Selected excerpt:

::::

People today try to lose weight.

To do that, various diet schemes are employed to no avail.

Because as in everything, if what you do is not based on solid philosophical foundations it is doomed to fail. This applies to higher aspects of intellectual work (e.g. law formulation) but also to the most practical issues. If you do not know why you are truly doing something, there is no way you will be doing it for a long time…

So why should you go on a diet?

First of all, because you are fat! (empiricism)

Secondly, because you should avoid earthly pleasures at all cost. Your life is not your own. There is more to being than just sitting down and eating a good meal. (Christianity, idealism, almost any anti-meterialistic philosophical school of thought)

Thirdly, even if you were just a set of lifeless matter as materialism states, you should try to maximize your lifespan until you reach your full potential (teleology, Aristotle). And your full potential can be anything (you define it anyway) except being ultra-fat and full of spaghetti. If that was the case, then we would have been designed to constantly eat, something which is obviously not the case (theory of evolution).

::::

Entries:

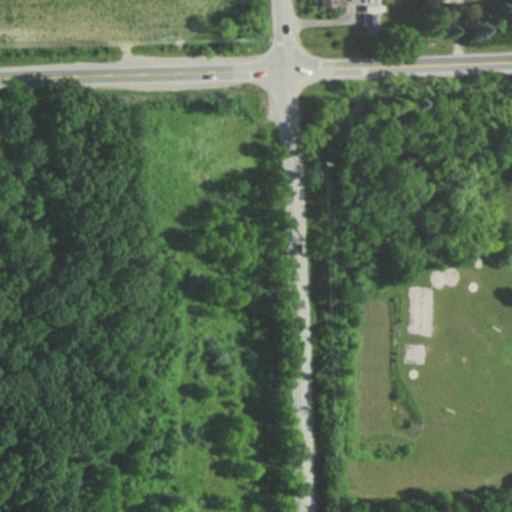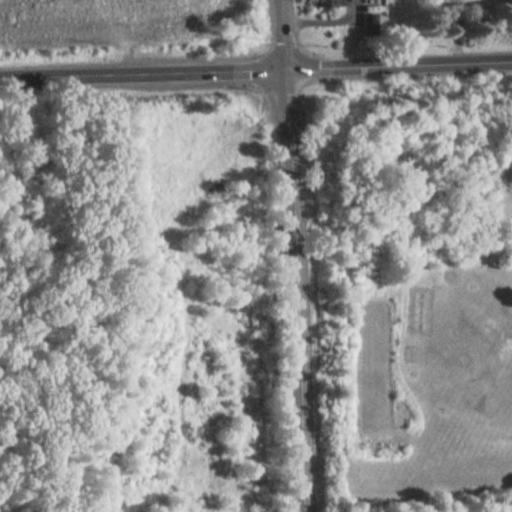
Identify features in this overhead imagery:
building: (318, 3)
building: (326, 5)
crop: (123, 19)
building: (370, 19)
building: (371, 19)
road: (332, 22)
road: (454, 31)
road: (401, 64)
road: (144, 71)
road: (295, 256)
road: (190, 334)
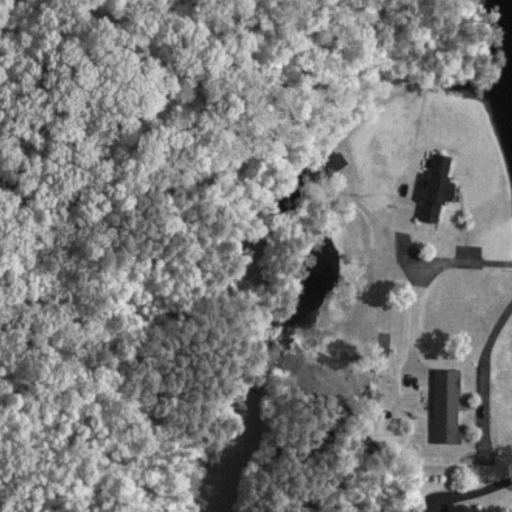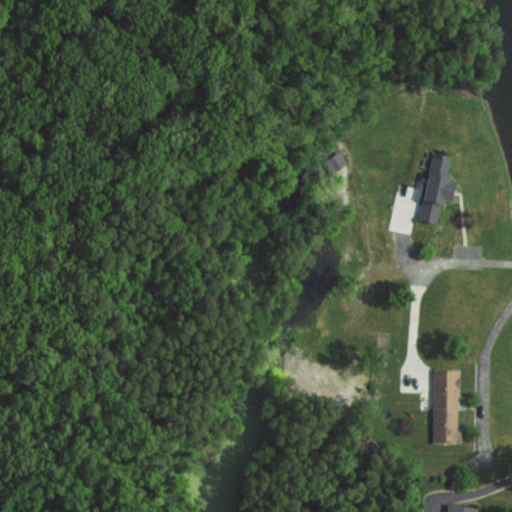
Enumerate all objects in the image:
building: (333, 162)
building: (433, 186)
road: (427, 280)
road: (484, 367)
building: (443, 406)
road: (489, 488)
building: (457, 508)
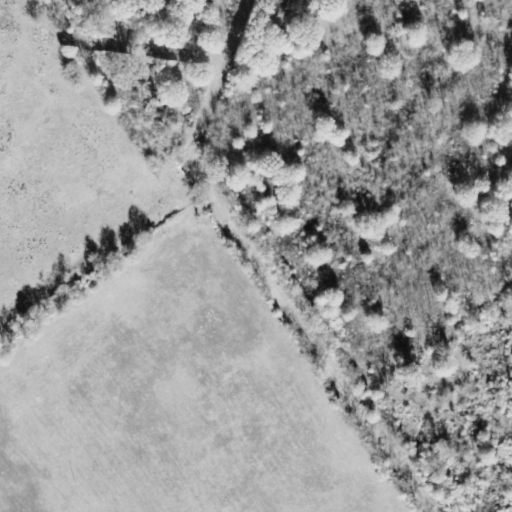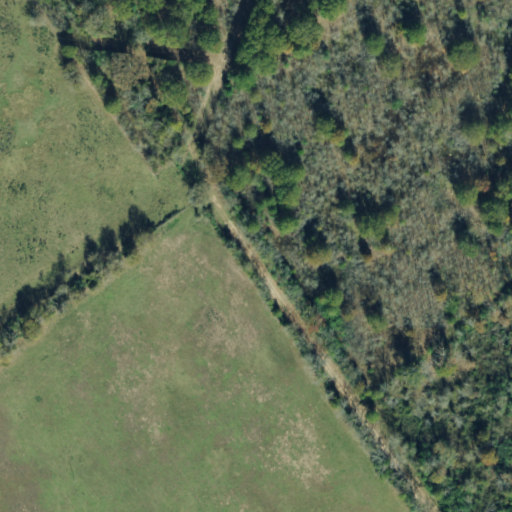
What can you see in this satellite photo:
road: (240, 263)
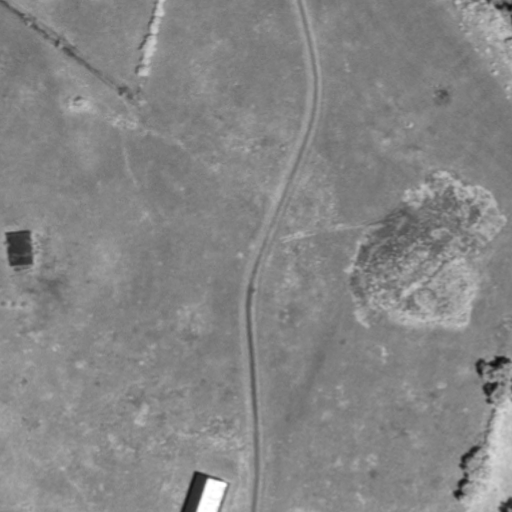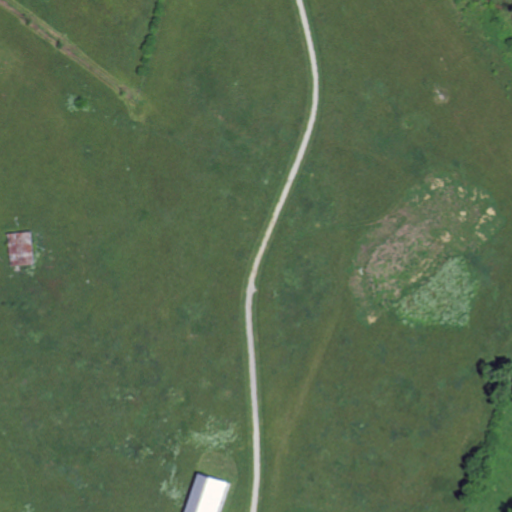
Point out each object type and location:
building: (19, 248)
building: (207, 494)
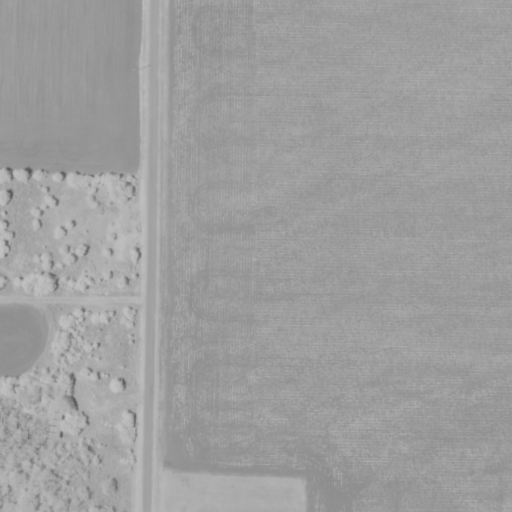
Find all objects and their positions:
road: (155, 256)
road: (77, 300)
road: (93, 384)
building: (54, 410)
building: (56, 410)
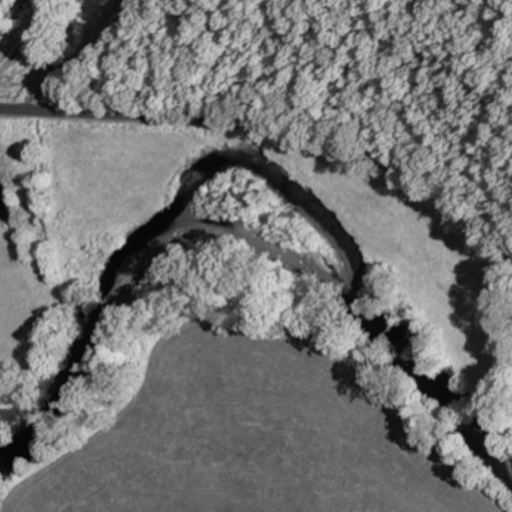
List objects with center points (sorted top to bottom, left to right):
road: (276, 129)
river: (245, 167)
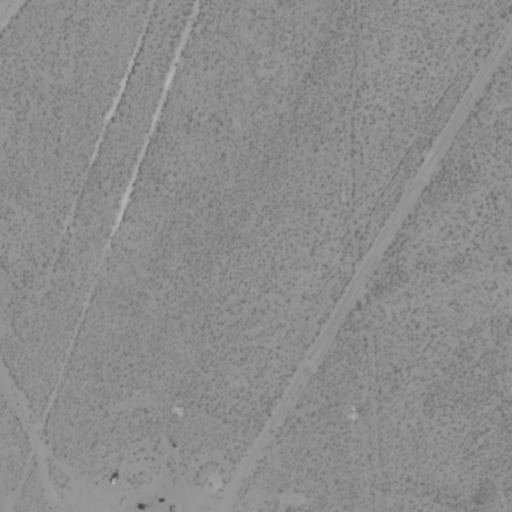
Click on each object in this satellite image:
road: (82, 404)
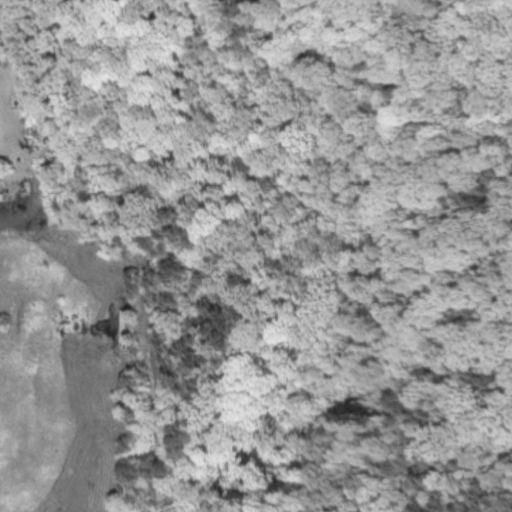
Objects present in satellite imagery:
road: (162, 388)
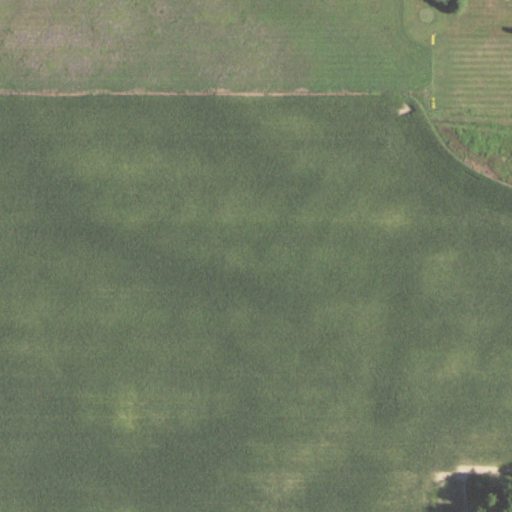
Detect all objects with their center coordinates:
airport runway: (471, 67)
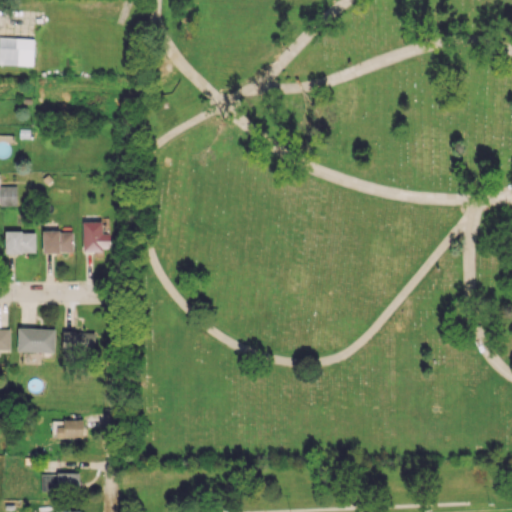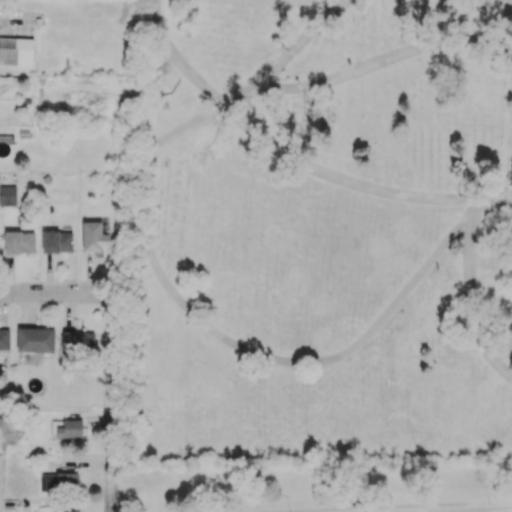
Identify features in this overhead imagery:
road: (300, 41)
road: (441, 41)
building: (16, 51)
road: (177, 58)
road: (339, 178)
building: (8, 195)
road: (505, 197)
park: (322, 230)
building: (94, 236)
building: (19, 241)
building: (56, 241)
road: (55, 292)
road: (471, 307)
building: (4, 339)
building: (35, 339)
building: (77, 341)
road: (238, 345)
road: (114, 399)
building: (69, 429)
building: (59, 480)
park: (317, 484)
building: (357, 502)
building: (65, 510)
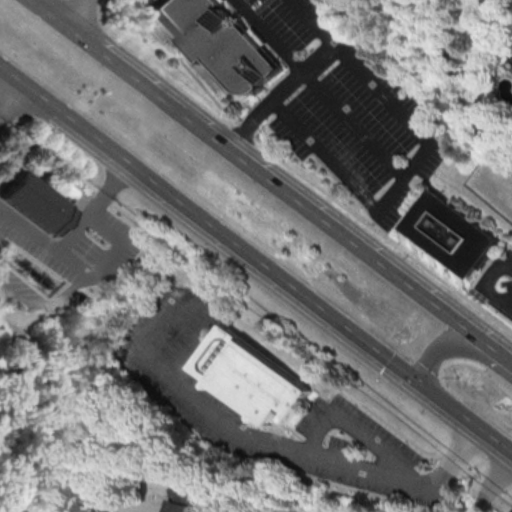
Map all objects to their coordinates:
road: (77, 12)
building: (221, 40)
building: (221, 40)
road: (12, 73)
road: (12, 97)
road: (283, 97)
road: (368, 138)
road: (288, 163)
road: (251, 168)
road: (341, 172)
building: (37, 203)
building: (38, 203)
road: (95, 207)
building: (450, 232)
building: (451, 233)
road: (268, 268)
road: (82, 269)
road: (488, 285)
road: (46, 304)
road: (244, 322)
road: (435, 349)
road: (490, 353)
building: (249, 376)
building: (249, 377)
traffic signals: (415, 379)
road: (191, 399)
road: (352, 430)
road: (458, 458)
road: (488, 481)
building: (182, 498)
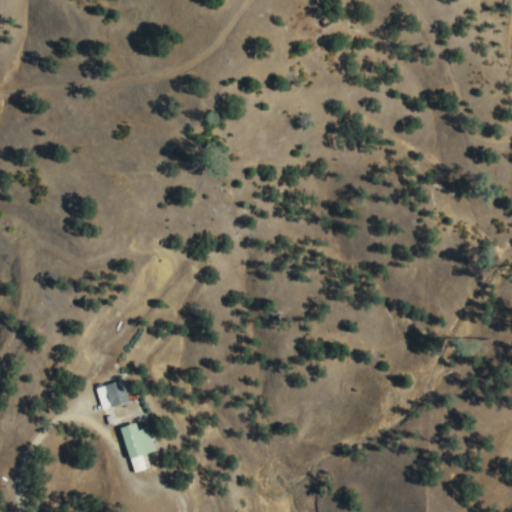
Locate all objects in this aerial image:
road: (285, 3)
building: (113, 393)
building: (139, 443)
road: (26, 464)
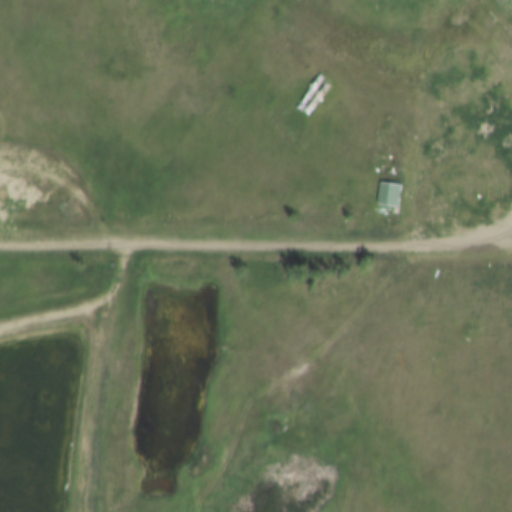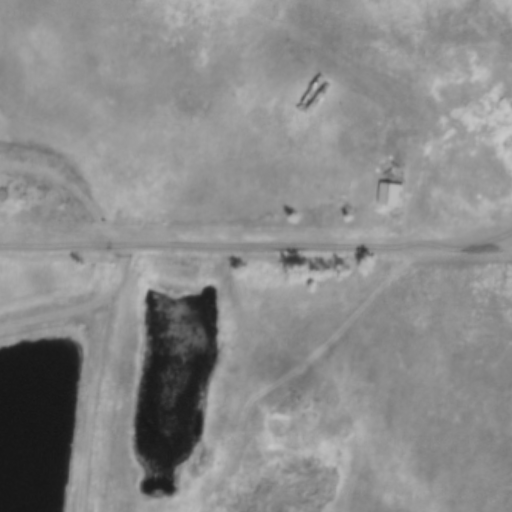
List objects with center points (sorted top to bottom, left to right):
building: (392, 196)
road: (255, 249)
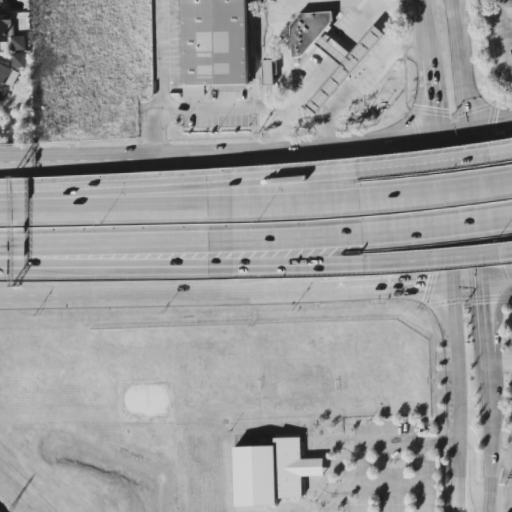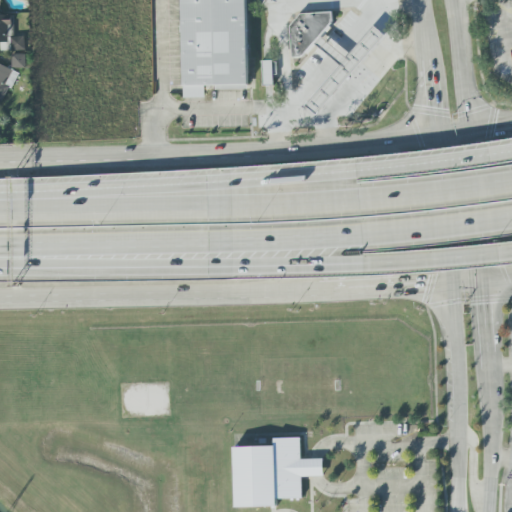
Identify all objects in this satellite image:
building: (2, 5)
building: (308, 31)
building: (10, 34)
road: (424, 34)
road: (503, 38)
road: (508, 38)
road: (282, 40)
building: (213, 45)
building: (214, 46)
building: (511, 49)
building: (333, 54)
building: (18, 61)
road: (461, 69)
building: (268, 73)
building: (271, 76)
road: (162, 79)
road: (368, 90)
building: (313, 107)
road: (430, 107)
road: (241, 108)
traffic signals: (431, 108)
road: (492, 134)
traffic signals: (492, 135)
road: (453, 142)
road: (217, 156)
traffic signals: (475, 158)
road: (359, 179)
road: (509, 194)
road: (359, 197)
road: (141, 198)
road: (142, 206)
road: (38, 208)
road: (480, 210)
road: (442, 214)
road: (412, 218)
road: (360, 234)
road: (104, 245)
traffic signals: (449, 262)
road: (359, 265)
road: (103, 270)
road: (499, 279)
road: (469, 282)
road: (412, 284)
traffic signals: (422, 284)
road: (346, 286)
road: (159, 290)
traffic signals: (488, 304)
road: (489, 326)
road: (458, 397)
road: (492, 441)
road: (382, 443)
road: (510, 466)
road: (473, 468)
building: (271, 472)
building: (271, 473)
road: (370, 499)
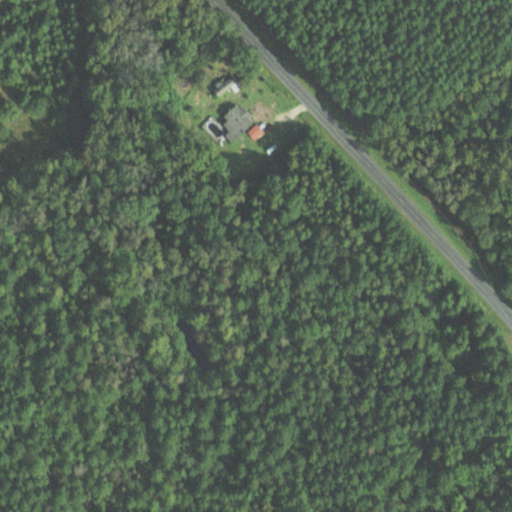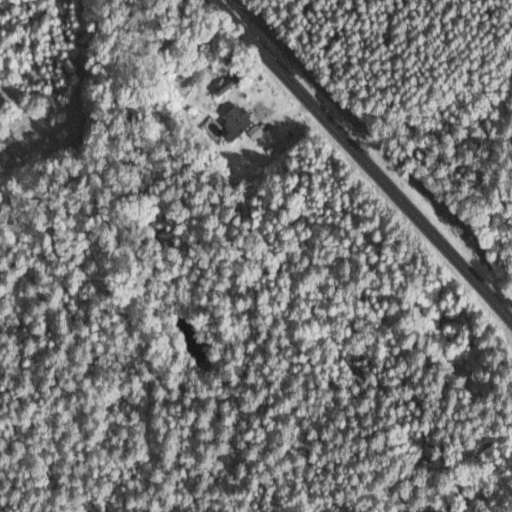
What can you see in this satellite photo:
building: (235, 122)
road: (364, 159)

::::

Task directions: Determine whether each of the following statements agrees with the passage on dieting, answering yes or no and quoting the exact words of the passage that settle it. 1. The passage links the first reason for going on a diet to empiricism. 2. The passage states that the diet schemes people use today generally succeed. 3. The passage credits Plato with the idea of maximizing one's lifespan until reaching full potential.

Output:
1. Yes: "First of all, because you are fat! (empiricism)"
2. No: "various diet schemes are employed to no avail"
3. No: "you should try to maximize your lifespan until you reach your full potential (teleology, Aristotle)"